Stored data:
►
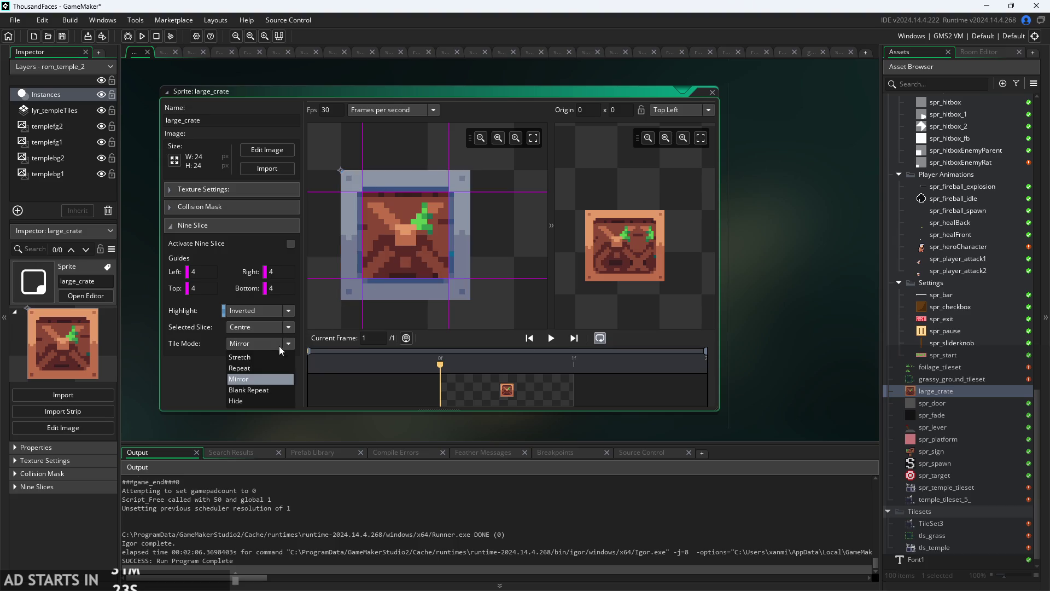
left_click(275, 372)
mouse_move(666, 283)
left_mouse_down()
mouse_move(714, 328)
mouse_move(651, 272)
left_mouse_up()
◄
> Work instructions: The entries above, every one of them, should be retyped exactly, with no pictures carried over.

> Response box:
left_click(275, 372)
mouse_move(666, 283)
left_mouse_down()
mouse_move(714, 328)
mouse_move(651, 272)
left_mouse_up()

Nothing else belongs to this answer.